Peneliti dari Masyarakat Pemantau Peradilan Indonesia Fakultas Hukum Universitas Indonesia (Mappi UI), Ardery Ardhan Saputro, mengatakan sistem satu atap jelas bertentangan dengan Kitab Undang-Undang Hukum Acara Pidana. Sebab, kepolisian seolah berwenang melakukan penuntutan seperti jaksa. “Padahal Polri hanya bertugas sebagai penyelidik dan penyidik,” ujarnya. Di luar sistem kerja tersebut, Mappi UI juga mengkritik pembahasan di parlemen yang tak disertai dasar hukum keberadaan Densus Antikorupsi.
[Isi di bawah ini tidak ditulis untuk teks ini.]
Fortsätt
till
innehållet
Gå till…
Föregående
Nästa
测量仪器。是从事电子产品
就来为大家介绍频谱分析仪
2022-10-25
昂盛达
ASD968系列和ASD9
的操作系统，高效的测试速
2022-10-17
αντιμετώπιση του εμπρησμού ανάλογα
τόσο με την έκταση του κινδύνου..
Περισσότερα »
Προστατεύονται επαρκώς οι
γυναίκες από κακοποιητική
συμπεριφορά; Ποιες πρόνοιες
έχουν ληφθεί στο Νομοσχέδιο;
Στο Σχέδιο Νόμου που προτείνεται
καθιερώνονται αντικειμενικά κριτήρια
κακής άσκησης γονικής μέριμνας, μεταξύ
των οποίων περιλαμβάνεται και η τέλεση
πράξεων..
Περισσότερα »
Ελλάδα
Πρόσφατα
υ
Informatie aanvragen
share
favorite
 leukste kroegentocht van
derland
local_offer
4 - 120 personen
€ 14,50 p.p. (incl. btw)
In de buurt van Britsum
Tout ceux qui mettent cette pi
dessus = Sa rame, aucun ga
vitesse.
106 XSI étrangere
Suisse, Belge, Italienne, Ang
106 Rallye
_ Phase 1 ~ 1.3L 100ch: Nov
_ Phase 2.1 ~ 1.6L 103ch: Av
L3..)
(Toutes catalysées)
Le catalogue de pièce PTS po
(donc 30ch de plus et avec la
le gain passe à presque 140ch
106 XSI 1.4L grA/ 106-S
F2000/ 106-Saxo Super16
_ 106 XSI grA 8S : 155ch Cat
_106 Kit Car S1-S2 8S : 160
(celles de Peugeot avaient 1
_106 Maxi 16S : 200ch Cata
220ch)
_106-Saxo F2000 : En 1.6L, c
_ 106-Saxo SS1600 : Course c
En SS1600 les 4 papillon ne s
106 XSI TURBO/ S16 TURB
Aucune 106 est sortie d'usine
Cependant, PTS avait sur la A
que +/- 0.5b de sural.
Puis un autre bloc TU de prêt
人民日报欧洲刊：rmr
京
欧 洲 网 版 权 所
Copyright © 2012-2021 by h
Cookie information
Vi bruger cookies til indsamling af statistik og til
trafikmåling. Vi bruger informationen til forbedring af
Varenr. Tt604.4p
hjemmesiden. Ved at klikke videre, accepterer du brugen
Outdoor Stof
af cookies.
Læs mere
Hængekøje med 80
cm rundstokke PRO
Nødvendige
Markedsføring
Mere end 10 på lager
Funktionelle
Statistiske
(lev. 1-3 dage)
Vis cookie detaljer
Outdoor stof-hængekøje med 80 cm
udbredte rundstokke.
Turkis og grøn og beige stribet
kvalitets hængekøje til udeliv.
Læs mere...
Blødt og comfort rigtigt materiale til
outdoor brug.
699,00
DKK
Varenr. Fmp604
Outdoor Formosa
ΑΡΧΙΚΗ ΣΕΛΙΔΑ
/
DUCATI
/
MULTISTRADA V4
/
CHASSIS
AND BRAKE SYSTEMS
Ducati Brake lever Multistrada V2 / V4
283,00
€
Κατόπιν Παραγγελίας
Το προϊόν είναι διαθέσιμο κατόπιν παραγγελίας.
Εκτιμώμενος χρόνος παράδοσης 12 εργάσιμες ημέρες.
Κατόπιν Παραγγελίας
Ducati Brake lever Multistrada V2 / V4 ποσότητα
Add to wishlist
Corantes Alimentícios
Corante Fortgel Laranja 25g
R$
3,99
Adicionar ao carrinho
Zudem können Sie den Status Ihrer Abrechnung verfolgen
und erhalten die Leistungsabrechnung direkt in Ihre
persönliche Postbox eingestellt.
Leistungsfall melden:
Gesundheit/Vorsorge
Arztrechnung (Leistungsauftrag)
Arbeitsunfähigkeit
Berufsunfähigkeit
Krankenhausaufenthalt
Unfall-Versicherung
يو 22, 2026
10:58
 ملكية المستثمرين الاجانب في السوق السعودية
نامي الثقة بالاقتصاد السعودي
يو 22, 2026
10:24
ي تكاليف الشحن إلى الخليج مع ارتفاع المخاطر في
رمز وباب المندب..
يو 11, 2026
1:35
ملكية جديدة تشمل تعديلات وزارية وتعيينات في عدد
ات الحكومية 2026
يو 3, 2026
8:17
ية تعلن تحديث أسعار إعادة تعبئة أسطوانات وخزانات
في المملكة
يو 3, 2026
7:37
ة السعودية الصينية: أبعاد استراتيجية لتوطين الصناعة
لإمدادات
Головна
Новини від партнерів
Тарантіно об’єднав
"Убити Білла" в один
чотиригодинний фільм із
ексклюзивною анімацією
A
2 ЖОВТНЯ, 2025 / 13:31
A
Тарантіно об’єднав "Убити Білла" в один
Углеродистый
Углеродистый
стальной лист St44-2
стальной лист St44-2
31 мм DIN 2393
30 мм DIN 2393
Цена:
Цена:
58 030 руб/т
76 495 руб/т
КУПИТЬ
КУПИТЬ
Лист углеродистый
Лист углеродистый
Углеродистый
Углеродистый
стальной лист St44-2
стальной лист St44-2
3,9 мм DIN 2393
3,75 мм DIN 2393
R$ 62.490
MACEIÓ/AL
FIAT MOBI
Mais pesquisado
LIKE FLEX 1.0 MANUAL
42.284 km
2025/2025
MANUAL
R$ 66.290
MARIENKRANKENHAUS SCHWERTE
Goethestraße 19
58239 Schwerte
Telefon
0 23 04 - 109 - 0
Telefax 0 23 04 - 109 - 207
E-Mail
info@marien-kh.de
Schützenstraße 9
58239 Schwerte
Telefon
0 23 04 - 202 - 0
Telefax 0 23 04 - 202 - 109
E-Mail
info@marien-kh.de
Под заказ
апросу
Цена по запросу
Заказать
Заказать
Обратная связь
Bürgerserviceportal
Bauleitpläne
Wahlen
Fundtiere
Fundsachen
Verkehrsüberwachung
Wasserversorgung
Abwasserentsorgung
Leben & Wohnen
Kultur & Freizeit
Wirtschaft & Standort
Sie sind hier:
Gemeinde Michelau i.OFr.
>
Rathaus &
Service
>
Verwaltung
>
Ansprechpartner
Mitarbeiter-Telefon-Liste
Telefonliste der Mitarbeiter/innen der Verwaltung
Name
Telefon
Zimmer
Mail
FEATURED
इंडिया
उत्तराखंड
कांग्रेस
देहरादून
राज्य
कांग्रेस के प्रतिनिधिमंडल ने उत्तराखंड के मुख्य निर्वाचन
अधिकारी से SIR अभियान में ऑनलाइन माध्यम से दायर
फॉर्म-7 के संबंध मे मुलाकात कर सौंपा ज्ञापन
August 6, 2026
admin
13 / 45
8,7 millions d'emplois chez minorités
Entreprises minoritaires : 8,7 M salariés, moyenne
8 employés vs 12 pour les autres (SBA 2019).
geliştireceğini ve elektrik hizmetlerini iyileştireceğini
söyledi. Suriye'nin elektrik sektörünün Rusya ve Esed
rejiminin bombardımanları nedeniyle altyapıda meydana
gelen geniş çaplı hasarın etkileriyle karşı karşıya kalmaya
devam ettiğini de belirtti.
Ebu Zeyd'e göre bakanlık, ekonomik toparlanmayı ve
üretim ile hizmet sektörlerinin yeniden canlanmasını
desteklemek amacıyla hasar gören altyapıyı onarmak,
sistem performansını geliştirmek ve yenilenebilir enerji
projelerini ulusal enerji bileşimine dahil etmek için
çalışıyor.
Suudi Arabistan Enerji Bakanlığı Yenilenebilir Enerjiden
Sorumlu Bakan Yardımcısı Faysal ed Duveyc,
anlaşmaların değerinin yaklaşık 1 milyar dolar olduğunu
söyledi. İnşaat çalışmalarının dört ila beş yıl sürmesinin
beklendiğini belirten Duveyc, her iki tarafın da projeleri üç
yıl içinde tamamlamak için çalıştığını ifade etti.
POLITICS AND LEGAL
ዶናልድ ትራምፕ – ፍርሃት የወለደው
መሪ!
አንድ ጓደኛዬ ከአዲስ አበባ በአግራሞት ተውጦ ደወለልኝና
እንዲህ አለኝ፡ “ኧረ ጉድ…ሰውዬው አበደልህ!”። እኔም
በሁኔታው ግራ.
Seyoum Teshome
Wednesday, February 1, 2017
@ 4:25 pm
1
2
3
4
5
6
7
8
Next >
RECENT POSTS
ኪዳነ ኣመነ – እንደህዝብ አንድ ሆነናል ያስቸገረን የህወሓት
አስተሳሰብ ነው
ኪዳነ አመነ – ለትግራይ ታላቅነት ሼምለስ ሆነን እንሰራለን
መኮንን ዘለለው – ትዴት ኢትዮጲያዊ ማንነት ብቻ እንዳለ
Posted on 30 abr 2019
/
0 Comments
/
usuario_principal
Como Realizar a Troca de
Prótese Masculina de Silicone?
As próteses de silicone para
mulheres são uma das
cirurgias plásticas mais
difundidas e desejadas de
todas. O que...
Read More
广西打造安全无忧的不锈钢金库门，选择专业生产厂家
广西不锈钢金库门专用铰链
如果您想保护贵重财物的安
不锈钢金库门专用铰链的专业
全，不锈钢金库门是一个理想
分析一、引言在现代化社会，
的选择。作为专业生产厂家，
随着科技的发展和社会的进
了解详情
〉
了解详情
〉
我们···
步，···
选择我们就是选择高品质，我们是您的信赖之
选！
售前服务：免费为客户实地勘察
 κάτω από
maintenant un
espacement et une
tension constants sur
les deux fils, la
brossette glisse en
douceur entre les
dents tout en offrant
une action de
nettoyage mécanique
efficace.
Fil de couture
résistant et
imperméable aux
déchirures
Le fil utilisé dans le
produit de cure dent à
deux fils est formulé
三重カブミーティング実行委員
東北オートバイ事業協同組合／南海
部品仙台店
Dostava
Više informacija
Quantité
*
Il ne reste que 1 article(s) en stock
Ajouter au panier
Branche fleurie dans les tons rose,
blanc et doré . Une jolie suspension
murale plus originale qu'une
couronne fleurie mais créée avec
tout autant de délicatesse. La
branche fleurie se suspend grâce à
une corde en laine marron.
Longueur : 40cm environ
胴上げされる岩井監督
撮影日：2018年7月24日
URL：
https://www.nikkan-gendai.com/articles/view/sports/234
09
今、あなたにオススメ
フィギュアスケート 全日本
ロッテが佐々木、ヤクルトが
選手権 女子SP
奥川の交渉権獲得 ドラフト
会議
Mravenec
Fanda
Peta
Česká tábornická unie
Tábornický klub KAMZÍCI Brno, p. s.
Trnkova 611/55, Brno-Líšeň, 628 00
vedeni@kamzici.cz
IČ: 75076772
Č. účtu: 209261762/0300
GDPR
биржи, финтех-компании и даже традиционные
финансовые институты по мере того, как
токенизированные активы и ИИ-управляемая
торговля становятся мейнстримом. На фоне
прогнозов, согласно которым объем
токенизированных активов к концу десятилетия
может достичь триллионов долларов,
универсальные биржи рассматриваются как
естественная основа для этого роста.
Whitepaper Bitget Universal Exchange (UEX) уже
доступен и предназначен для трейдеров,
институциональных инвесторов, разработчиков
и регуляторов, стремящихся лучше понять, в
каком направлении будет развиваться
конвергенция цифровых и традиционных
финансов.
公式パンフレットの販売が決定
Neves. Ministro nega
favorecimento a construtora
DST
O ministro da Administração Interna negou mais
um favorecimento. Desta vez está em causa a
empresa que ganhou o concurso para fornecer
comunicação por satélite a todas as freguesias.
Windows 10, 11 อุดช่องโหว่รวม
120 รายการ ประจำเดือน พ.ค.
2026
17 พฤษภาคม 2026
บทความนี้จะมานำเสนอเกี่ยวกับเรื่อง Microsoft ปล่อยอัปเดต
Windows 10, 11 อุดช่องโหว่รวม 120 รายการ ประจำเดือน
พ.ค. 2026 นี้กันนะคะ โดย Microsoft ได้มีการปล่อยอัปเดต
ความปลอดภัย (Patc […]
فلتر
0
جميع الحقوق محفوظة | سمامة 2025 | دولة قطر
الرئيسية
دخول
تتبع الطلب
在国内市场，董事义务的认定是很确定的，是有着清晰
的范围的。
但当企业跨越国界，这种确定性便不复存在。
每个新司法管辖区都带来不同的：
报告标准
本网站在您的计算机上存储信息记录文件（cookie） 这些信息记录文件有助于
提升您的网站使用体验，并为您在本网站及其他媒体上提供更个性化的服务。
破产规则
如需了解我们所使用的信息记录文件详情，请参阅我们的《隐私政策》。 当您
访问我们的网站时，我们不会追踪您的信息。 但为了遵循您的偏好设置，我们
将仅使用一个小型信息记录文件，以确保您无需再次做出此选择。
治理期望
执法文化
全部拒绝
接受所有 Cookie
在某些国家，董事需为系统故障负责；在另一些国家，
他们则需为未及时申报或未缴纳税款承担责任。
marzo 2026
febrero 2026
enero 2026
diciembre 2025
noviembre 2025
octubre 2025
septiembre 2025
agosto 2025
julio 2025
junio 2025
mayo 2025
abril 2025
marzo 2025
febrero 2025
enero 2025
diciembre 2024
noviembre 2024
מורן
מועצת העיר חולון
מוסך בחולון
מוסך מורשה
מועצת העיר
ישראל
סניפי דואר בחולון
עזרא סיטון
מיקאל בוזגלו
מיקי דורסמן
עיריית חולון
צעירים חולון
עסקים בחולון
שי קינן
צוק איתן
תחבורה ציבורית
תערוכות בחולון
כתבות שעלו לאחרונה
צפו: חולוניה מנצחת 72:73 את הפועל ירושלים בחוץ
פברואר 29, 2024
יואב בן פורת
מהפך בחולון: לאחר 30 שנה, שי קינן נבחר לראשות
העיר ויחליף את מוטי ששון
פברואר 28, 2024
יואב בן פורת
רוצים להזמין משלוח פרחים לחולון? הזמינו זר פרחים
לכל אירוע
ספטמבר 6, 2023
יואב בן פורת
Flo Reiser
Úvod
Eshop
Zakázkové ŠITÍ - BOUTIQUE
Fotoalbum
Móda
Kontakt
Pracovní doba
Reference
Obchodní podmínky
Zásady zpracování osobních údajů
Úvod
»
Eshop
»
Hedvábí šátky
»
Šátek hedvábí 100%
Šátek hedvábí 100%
Jaksa Agung M. Prasetyo mendukung pembentukan Densus Antikorupsi. Tapi dia mengingatkan bahwa penuntut umum tidak mesti berada di bawah Densus. Kejaksaan, kata dia, akan mengaktifkan Satuan Tugas Kasus Korupsi. “Kalau nanti hasil Densus sudah sempurna, tidak perlu dikembalikan (berkas perkaranya),” kata Prasetyo menanggapi dalih bahwa sistem satu atap akan mencegah perkara bolak-balik dari penyidik ke penuntut.
Kepala Kepolisian Republik Indonesia, Jenderal Tito Karnavian, mengatakan pembentukan Densus Tipikor bukan untuk membubarkan Komisi Pemberantasan Korupsi. Detasemen ini, kata dia, juga tidak untuk mengikis kewenangan kejaksaan. Ia menjelaskan Densus Antikorupsi akan menjadi pendukung KPK dan Kejaksaan dalam memberantas perkara rasuah.
Rapat koordinasi di Komisi Hukum yang semula terbuka, kemarin, berubah menjadi tertutup setelah Polri, Kejaksaan Agung, dan KPK memaparkan presentasi mereka. Wakil Ketua Komisi Hukum DPR, Desmond Junaidi Mahesa, mengatakan pembahasan rencana pembentukan Densus Antikorupsi akan berlanjut pada 23 Oktober mendatang. Topik yang belum dibahas kemarin antara lain berkaitan dengan sistem penggajian di Polri dan Kejaksaan Agung. “Ini harus dikoordinasikan,” ujar Desmond.